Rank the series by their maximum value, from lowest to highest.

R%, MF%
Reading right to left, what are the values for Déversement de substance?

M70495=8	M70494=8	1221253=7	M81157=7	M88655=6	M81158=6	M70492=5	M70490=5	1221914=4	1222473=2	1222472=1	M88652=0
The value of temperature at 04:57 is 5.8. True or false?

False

---

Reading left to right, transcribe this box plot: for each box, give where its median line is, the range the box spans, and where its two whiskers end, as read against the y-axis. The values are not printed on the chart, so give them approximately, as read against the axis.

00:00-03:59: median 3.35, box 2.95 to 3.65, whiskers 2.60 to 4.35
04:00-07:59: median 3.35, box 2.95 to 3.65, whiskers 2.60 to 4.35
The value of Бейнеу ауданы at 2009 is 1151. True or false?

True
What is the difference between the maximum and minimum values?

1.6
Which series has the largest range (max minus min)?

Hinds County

* * *

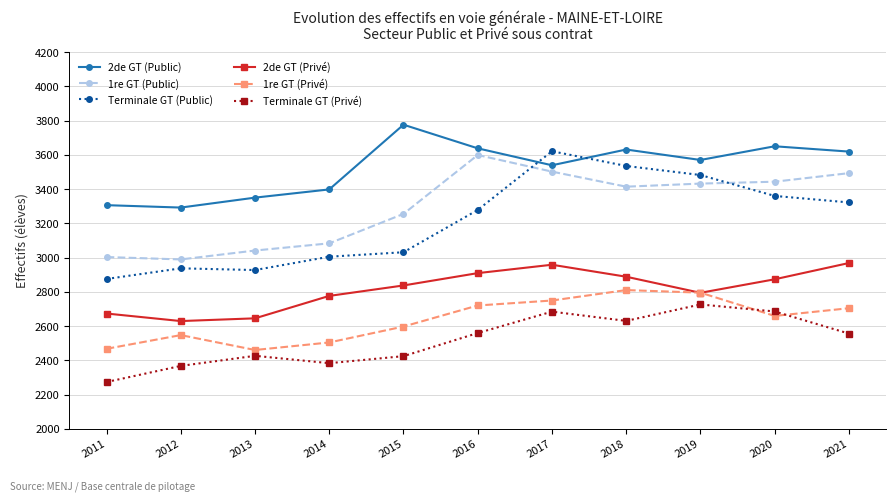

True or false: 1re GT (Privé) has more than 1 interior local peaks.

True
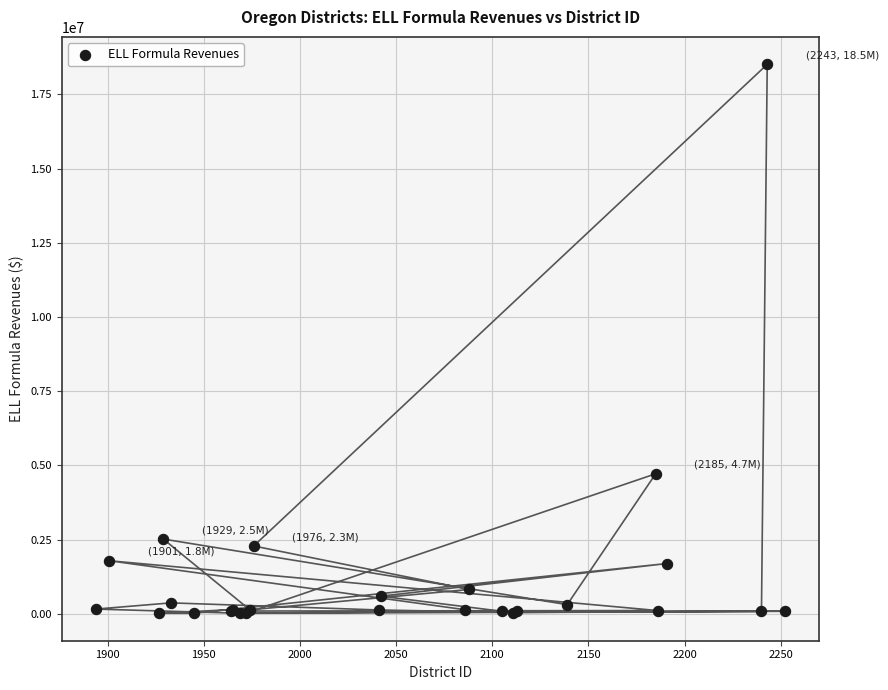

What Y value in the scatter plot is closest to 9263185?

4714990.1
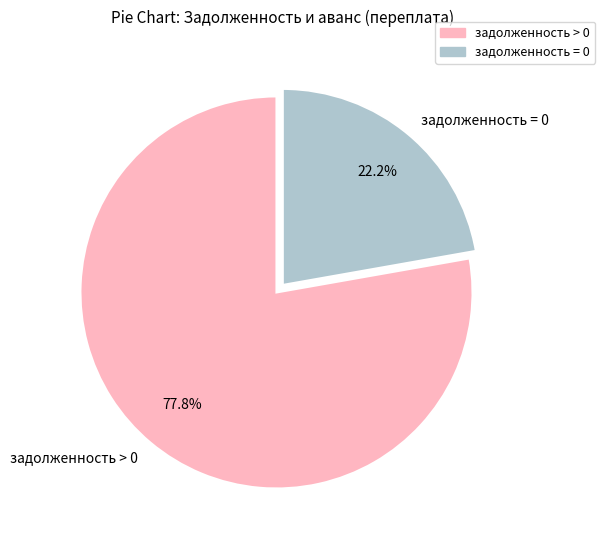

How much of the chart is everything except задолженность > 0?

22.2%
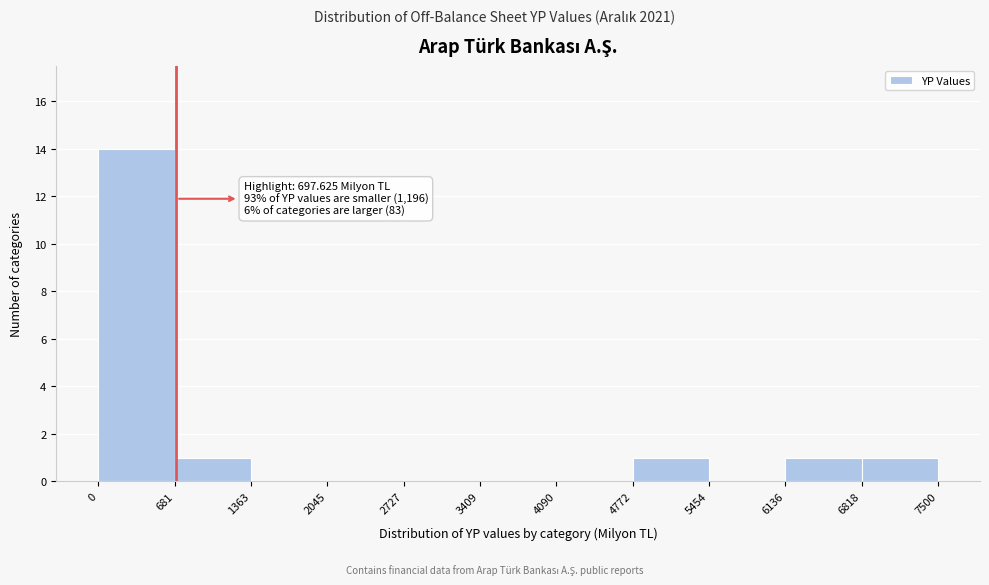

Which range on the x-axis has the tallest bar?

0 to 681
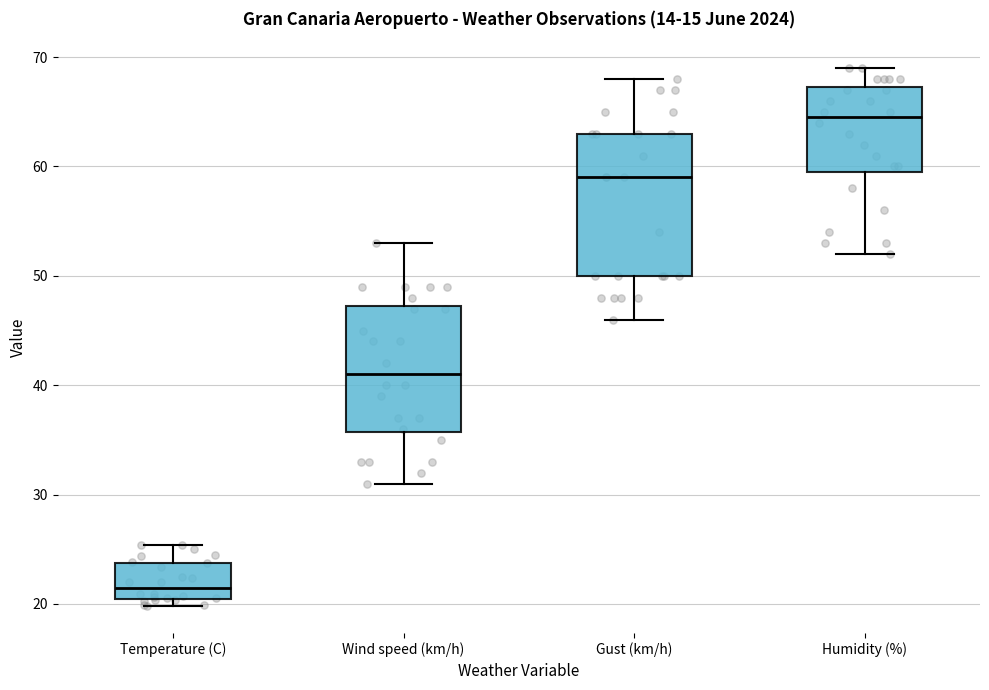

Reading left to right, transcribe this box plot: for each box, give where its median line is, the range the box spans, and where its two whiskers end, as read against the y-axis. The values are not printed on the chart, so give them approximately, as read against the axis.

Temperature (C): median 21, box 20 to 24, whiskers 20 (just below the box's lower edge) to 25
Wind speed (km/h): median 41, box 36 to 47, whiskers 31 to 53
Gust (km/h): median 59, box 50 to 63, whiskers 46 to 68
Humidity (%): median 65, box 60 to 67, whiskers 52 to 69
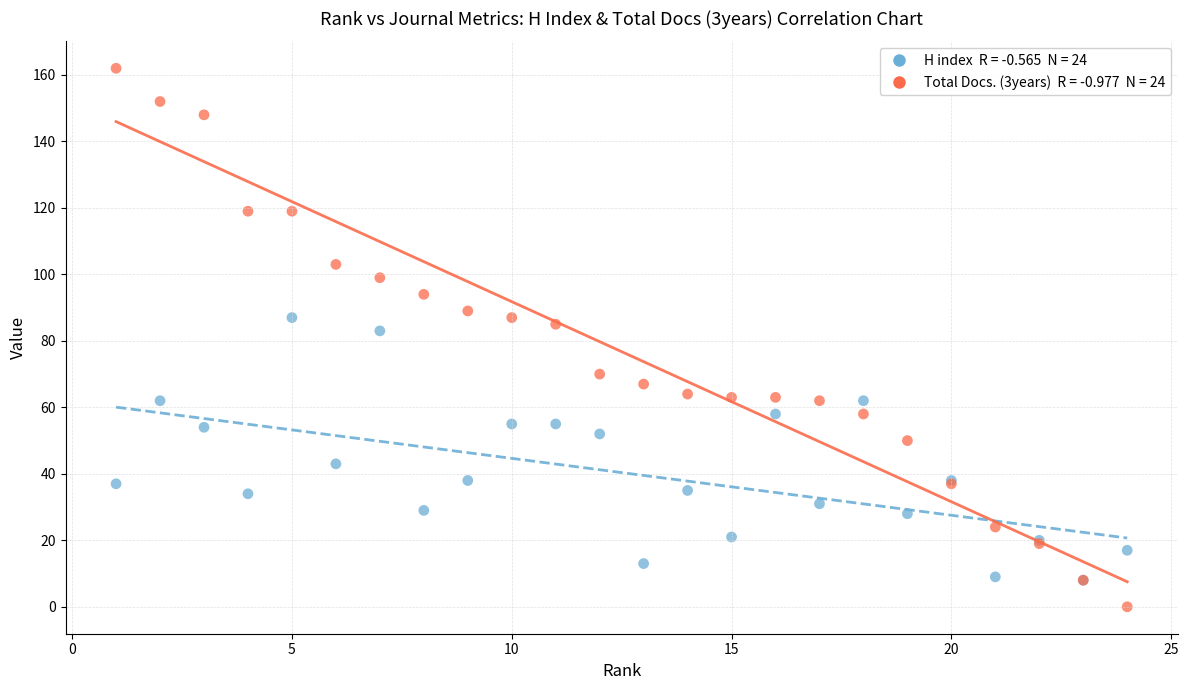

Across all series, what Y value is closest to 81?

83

## Task item
Repeat word for word everything in the material from the line containing "00:00-03:59: median 3.35, box" down to the line containing "Which series has", including both of those lines.

## Expected output
00:00-03:59: median 3.35, box 2.95 to 3.65, whiskers 2.60 to 4.35
04:00-07:59: median 3.35, box 2.95 to 3.65, whiskers 2.60 to 4.35
The value of Бейнеу ауданы at 2009 is 1151. True or false?

True
What is the difference between the maximum and minimum values?

1.6
Which series has the largest range (max minus min)?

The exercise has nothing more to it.